Confronted with Covid-19, Europeans began, as usual, by disappointing before recovering somewhat. That does not mean the game has been won however.
The first reaction everywhere was to close the borders and withdraw into the Nation-State. But the Nation-State has failed us; despite the warnings, it was unable to anticipate an epidemic of this kind. It was not big enough to cope on its own. Shortages of medical supplies and disorganised responses have exposed Europe at its worst in a long time, and the common institutions themselves, too entrenched in the tradition of diplomacy, have lacked empathy for those most affected.
When it was more or less certain that everyone would be affected, the second impulse was more honourable. We began to support each other, to lend each other equipment and, above all, to talk to each other and exchange experiences, solutions and hospital beds.
The European Central Bank finally came out with its €750 billion "bazooka" and found the right words to mark its determination.
The European Commission, which has no power in the health sector, then became more active, suspending the rules of competition and the Stability and Growth Pact, increasing the number of initiatives and practical aid, suggesting that partial unemployment due to the crisis should be financed by a common Community instrument, etc.
However, the Member States have failed to deliver. Nine of them suggested a large mutualised loan, which they felt was the only way to guarantee the considerable budgetary resources they would have to engage to mitigate the effects of the huge economic crisis that was looming.
Some, thinking that solidarity is charity, have objected to the "coronabonds" which common sense and the European spirit demand. Among the most reticent are those States on the continent that have benefited the most from the single market and currency or from trade liberalisation. But, locked once again in a questionable moral stance, they confuse survival instinct with selfishness.

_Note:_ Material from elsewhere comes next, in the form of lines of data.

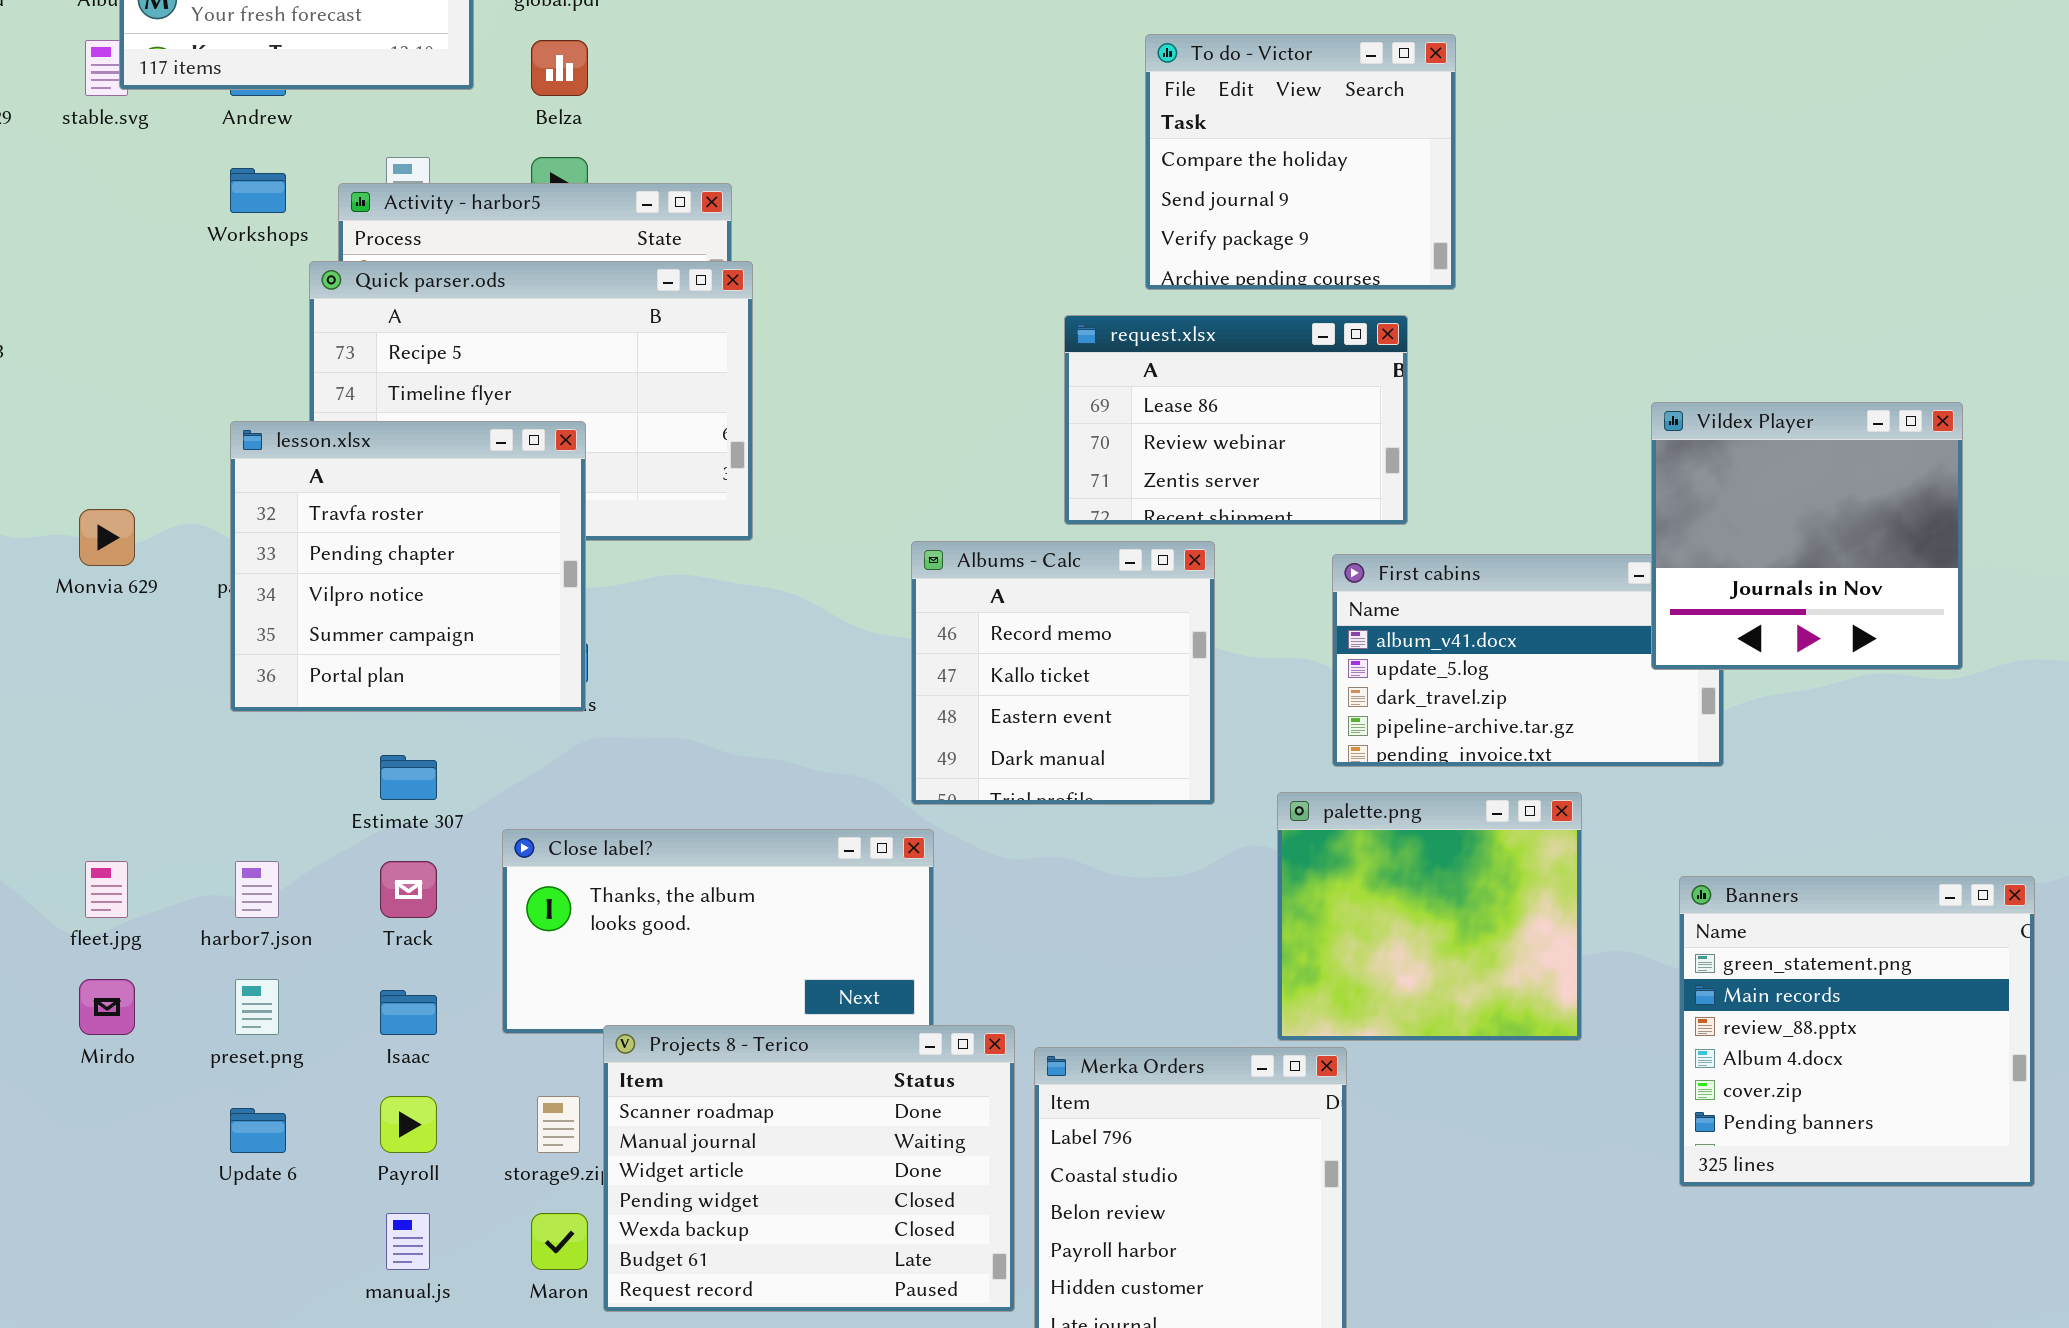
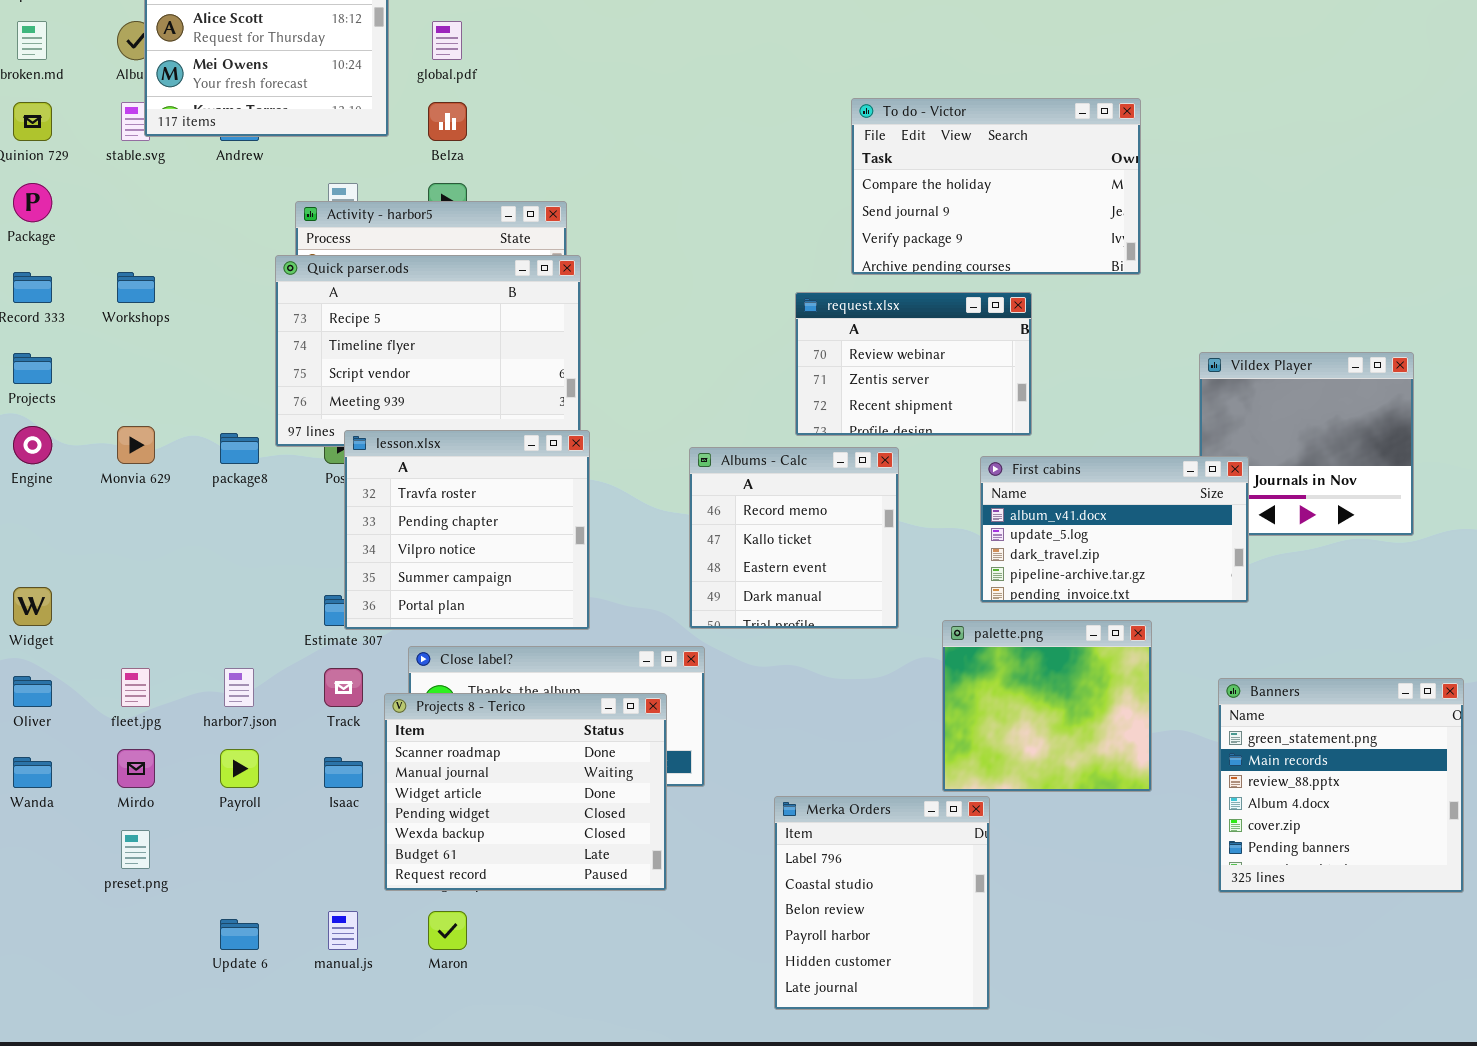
To do - Victor: [1145,34,1456,290] -> [851,98,1141,275], resized
Workshops: [230,168,286,213] -> [117,272,155,303], moved
request.xlsx: [1064,315,1408,525] -> [795,292,1032,436], scrolled down 1 row
lesson.xlsx: [230,421,586,712] -> [344,430,590,630], moved
First cabins: [1332,554,1724,767] -> [980,456,1249,603], raised
preset.png: [235,979,279,1035] -> [121,830,150,869], moved
Projects 8 - Terico: [603,1025,1015,1312] -> [384,693,667,891], moved
Payroll: [380,1096,437,1153] -> [220,749,259,788], moved
Update 6: [230,1108,286,1153] -> [220,919,259,950], moved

For the Union is indeed at stake. If it is unable, in these circumstances, to make the leap towards mutualisation, it will probably never do so.
Coronabonds, Recoverybonds, Sanitarybonds, an exceptional investment plan, let us call it what we like, but the Union needs a major act which voluntarily expresses its solidarity in the face of an external event which has nothing to do with good or bad management. It is about the life and death of European citizens. If this does not move us, what would it be like in the event of a conflict?
Rather than waiting for events to force them to do so, as in 2008, the 27 can mobilise considerable resources to overcome the crisis, if they decide to do it together!
If they accept it, European integration will have given irrefutable proof of its usefulness, its solidity and will finally have taken the step we have been waiting for a long time.